8. The authenticating apparatus according to claim 7, said each conversion processing converts said common key based on any one of two or more variable data different from each other.

9. A computer program stored in a computer-readable storage medium used in an encryption/decryption apparatus, comprising:

a first program code which causes a computer to sequentially execute a plurality of types of encryption function processing for outputting cipher text data by encrypting plain text data based on key data in accordance with each block and/or outputting plain text data by decrypting cipher text data based on key data; and

a second program code for causing said computer to sequentially execute a plurality of types of key data generation processing for converting a common key based on an intermediate processing result of any encryption function processing and any one of two or more types of conversion processing different from each other and inputting generated key data to any encryption function processing which has yet to start processing.

10. The computer program according to claim 9, wherein said each conversion processing converts said common key based on any one of two or more variable data different from each other.

11. A computer program which generates an authenticator from a message and is stored in a computer-readable storage medium used in an authenticating apparatus for authenticating said message based on said authenticator, comprising:

a first program code for causing a computer to sequentially execute a plurality of types of encryption function processing for generating cipher text data by encrypting said message based on key data in accordance with each block;

a second program code for causing said computer to sequentially execute a plurality of types of key data generation processing for converting a common key based on an intermediate processing result of any encryption function processing and any one of two or more conversion processing different from each other and inputting generated key data to any encryption function processing which is yet to start processing; and

a third program code for causing said computer to execute authenticator generation processing for generating said authenticator based on cipher text data generated by encryption function processing on a last stage.

12. The computer program according to claim 11, wherein said each conversion processing converts said common key based on any one of two or more variable data different from each other.

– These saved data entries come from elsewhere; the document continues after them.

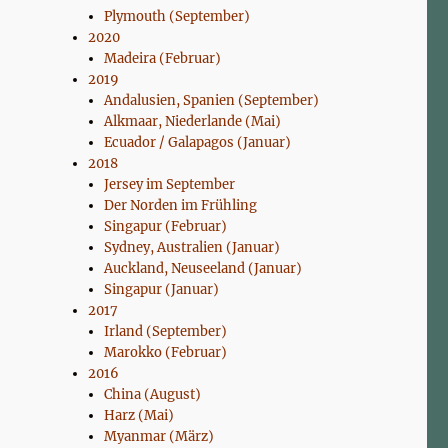
Plymouth (September)
2020
Madeira (Februar)
2019
Andalusien, Spanien (September)
Alkmaar, Niederlande (Mai)
Ecuador / Galapagos (Januar)
2018
Jersey im September
Der Norden im Frühling
Singapur (Februar)
Sydney, Australien (Januar)
Auckland, Neuseeland (Januar)
Singapur (Januar)
2017
Irland (September)
Marokko (Februar)
2016
China (August)
Harz (Mai)
Myanmar (März)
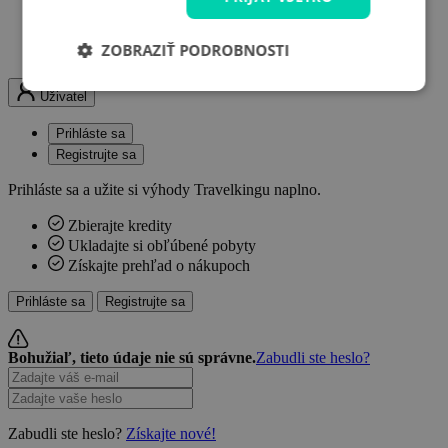
K ponukám sa môžete kedykoľvek vrátiť
Obľúbené ponuky na jednom mieste
ZOBRAZIŤ PODROBNOSTI
Upozornenie na zmeny v ponukách
Uživatel
Prihláste sa
Registrujte sa
Prihláste sa a užite si výhody Travelkingu naplno.
Zbierajte kredity
Ukladajte si obľúbené pobyty
Získajte prehľad o nákupoch
Prihláste sa
Registrujte sa
Bohužiaľ, tieto údaje nie sú správne.
Zabudli ste heslo?
Zabudli ste heslo?
Získajte nové!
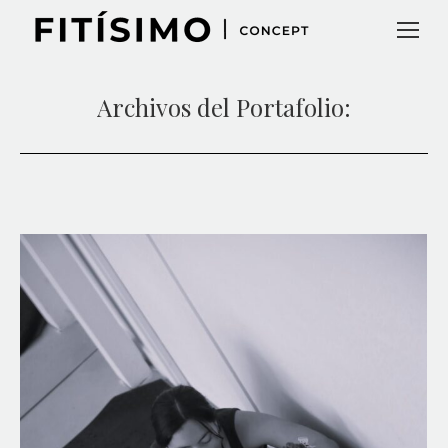
Archivos del Portafolio:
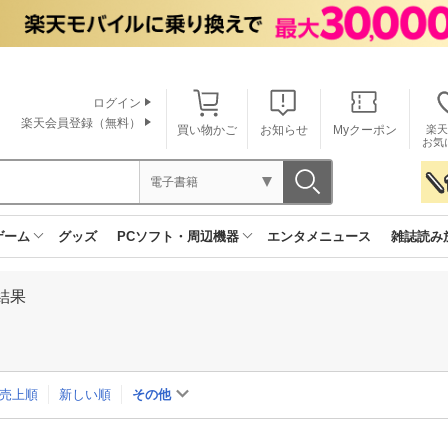
ログイン
楽天会員登録（無料）
買い物かご
お知らせ
Myクーポン
楽天
お気
電子書籍
ゲーム
グッズ
PCソフト・周辺機器
エンタメニュース
雑誌読み
結果
売上順
新しい順
その他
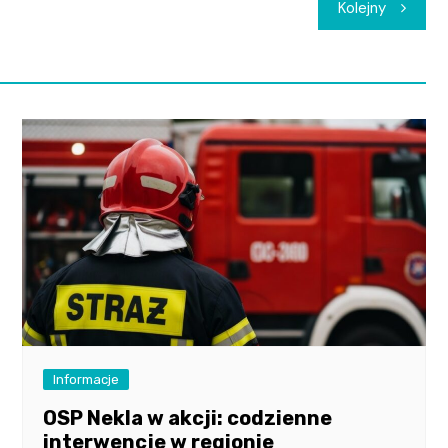
Kolejny
Informacje
OSP Nekla w akcji: codzienne
interwencje w regionie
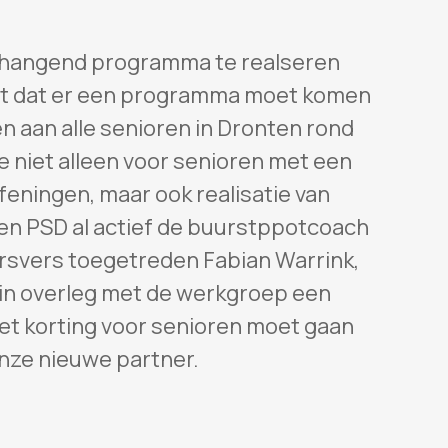
nhangend programma te realseren
ent dat er een programma moet komen
 aan alle senioren in Dronten rond
e niet alleen voor senioren met een
feningen, maar ook realisatie van
nen PSD al actief de buurstppotcoach
ersvers toegetreden Fabian Warrink,
 in overleg met de werkgroep een
et korting voor senioren moet gaan
onze nieuwe partner.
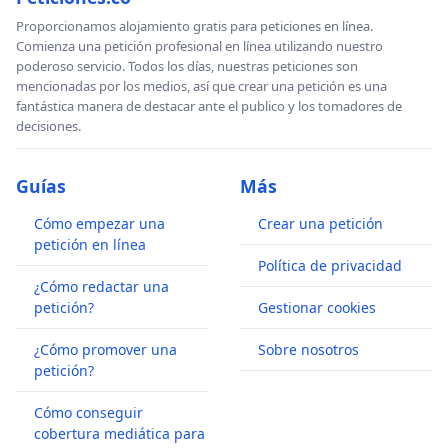
Proporcionamos alojamiento gratis para peticiones en línea.
Comienza una petición profesional en línea utilizando nuestro
poderoso servicio. Todos los días, nuestras peticiones son
mencionadas por los medios, así que crear una petición es una
fantástica manera de destacar ante el publico y los tomadores de
decisiones.
Guías
Más
Cómo empezar una
Crear una petición
petición en línea
Política de privacidad
¿Cómo redactar una
petición?
Gestionar cookies
¿Cómo promover una
Sobre nosotros
petición?
Cómo conseguir
cobertura mediática para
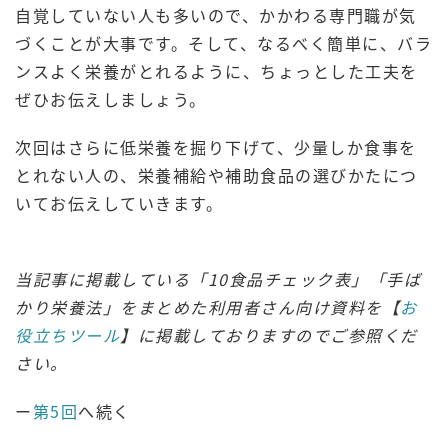
自覚していない人も多いので、かかわる専門職が気
づくことが大事です。そして、なるべく簡単に、バラ
ンスよく栄養がとれるように、ちょっとした工夫を
ぜひお伝えしましょう。
次回はさらに低栄養を掘り下げて、少量しか食事を
とれない人の、栄養補給や補助食品の選びかたにつ
いてお伝えしていきます。
当記事に掲載している「10食品チェック表」「手ば
かり栄養法」をまとめた利用者さん向け資料を【
お
役立ちツール
】に掲載しておりますのでご参照くだ
さい。
ー
第5回
へ続く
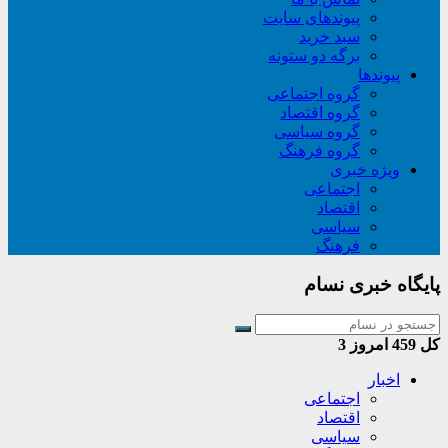
پیوندهای سایت
سبد خريد
برگه دو ستونه
پیوندها
گروه اجتماعی
گروه اقتصاد
گروه سیاسی
گروه فرهنگ
ویژه خبری
اجتماعی
اقتصاد
سیاسی
فرهنگ
پایگاه خبری نسام
کل
459
امروز
3
اخبار
اجتماعی
اقتصاد
سیاسی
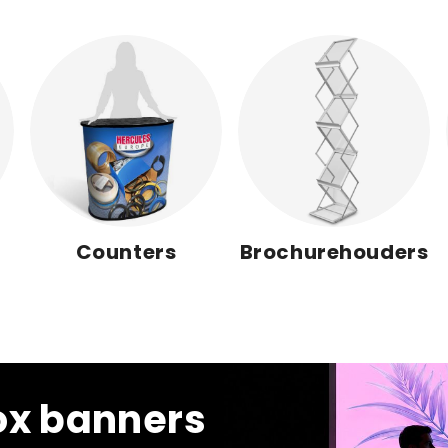
Counters
Brochurehouders
box banners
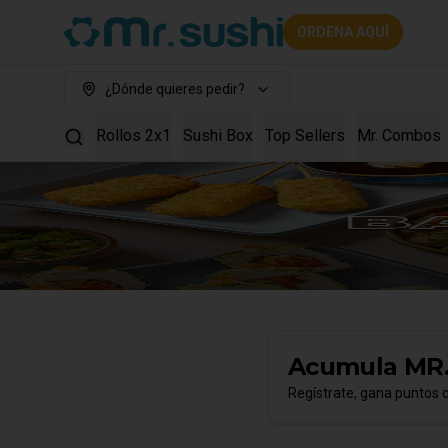
ORDENA AQUÍ
¿Dónde quieres pedir?
Rollos 2x1
Sushi Box
Top Sellers
Mr. Combos
Acumula
MR
Regístrate, gana puntos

13. An encryption/decryption method comprising:

outputting cipher text data by subjecting plain text data to encryption processing based on key data in accordance with each block in parallel, and outputting plain text data by subjecting cipher text data to decryption processing based on key data in accordance with each block in parallel; and

generating key data by converting a common key based on an intermediate processing result of encryption processing or decryption processing on a preceding stage and any one of a plurality of types of conversion processing and inputting generated key data to encryption processing or decryption processing on a subsequent stage.

14. The encryption/decryption method according to claim 13, wherein said each conversion processing converts said common key based on any one of a plurality of variable data.

15. An authenticating method for generating an authenticator from a message and authenticating said message based on said authenticator, comprising:

generating cipher text data by subjecting said message to encryption processing based on key data in accordance with each block in parallel;

converting a common key based on an intermediate processing result of encryption processing on a preceding stage and any one of a plurality of types of conversion processing, and individually inputting generated key data to any encryption processing on a subsequent stage; and

generating said authenticator based on cipher text data generated by encryption processing on a last stage.

16. The authenticating method according to claim 15, wherein said each conversion processing converts said common key based on any one of a plurality of variable data.